Sejong Focus

Seeking for a New Type of Korea-China Cooperation in the COVID-19 Outbreak

Date 2020-04-17 View 1,901

Seeking for a New Type of Korea-China Cooperation in the COVID-19 Outbreak

 

 

 

Dr. CHUNG Jae-hung

Research Fellow,

The Sejong Institute

jameschung@sejong.org

 

 

English Abstract

 

Since the beginning of 2020, the Coronavirus Disease 2019 (officially named COVID-19) that originated in Hubei, Wuhan, has been spreading throughout the entire globe at an extremely rapid pace. The first confirmed case in Wuhan was reported on December 12, 2019. In less than two months, an approximate number of confirmed cases in People’s Republic of China alone reached 10,000. Soon the virus rapidly spread around the world. Within four months, there came 1 million confirmed cases and 70,000 deaths. Such phenomenon led the World Health Organization (WHO) to declare COVID-19 a global pandemic and demand all countries of the world to take active (counter)measures. In the wake of COVID-19, a considerable number of countries are more likely to focus on domestic affairs than on global issues, independently cope with difficulties, and develop an inward-looking approach. The tension between the U.S. and China is more likely to abate, and the movements of various, multilateral, regional cooperations and European unity are more likely to lose their momentum.

 

Meanwhile, COVID-19 poses another challenge to China, which was already in a predicament at home and abroad with the U.S.-China trade war that went full-swing since last year, Hong Kong’s democratization protests, and Taiwan’s re-election of President Tsai Ing-wen. China is expected henceforth to actively seek an international, joint response with South Korea, Russia, Italy, Iran, and other countries suffering from COVID-19 through coordinating quarantine, sending medical staff, and supplying emergency relief goods (mask, preventative aid, etc.) and serve a sharp contrast to the Trump administration’s America Firsterism.

 

COVID-19 asks for a new momentum of cooperation between South Korea and China.

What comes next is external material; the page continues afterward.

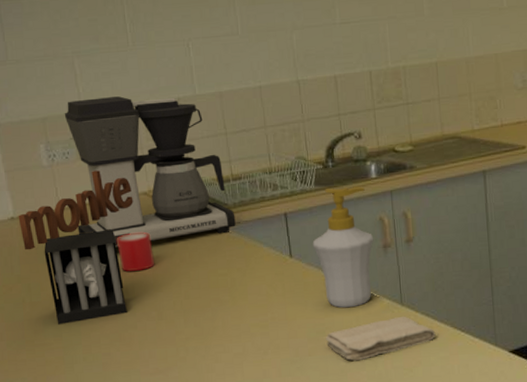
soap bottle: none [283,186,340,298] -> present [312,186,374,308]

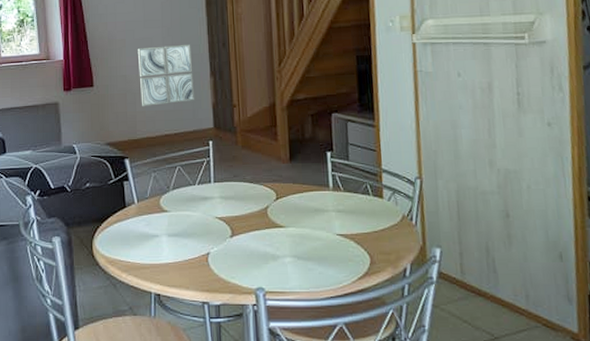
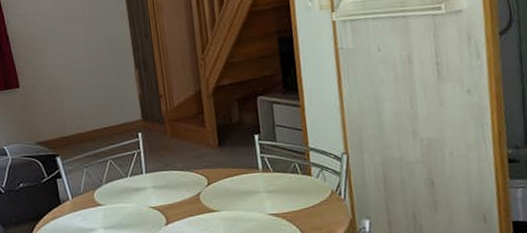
wall art: present [137,45,194,106] -> none [60,38,121,104]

The cooperation between South Korea and China mainly focused on economic and personal exchanges; it now should extend to cover fields of emerging security issues such as health, medicine, and communicable-disease control. Accordingly, South Korea and China can establish a new cooperation model for multilateral security and peace in Northeast Asia when both countries principally lead in the area of security cooperation and gradually expand the participation of neighboring countries, including North Korea. To this end, both Seoul and Beijing should further improve their political communication and cooperation and seek ways to achieve peace and interdependence in Northeast Asia in the wake of COVID-19.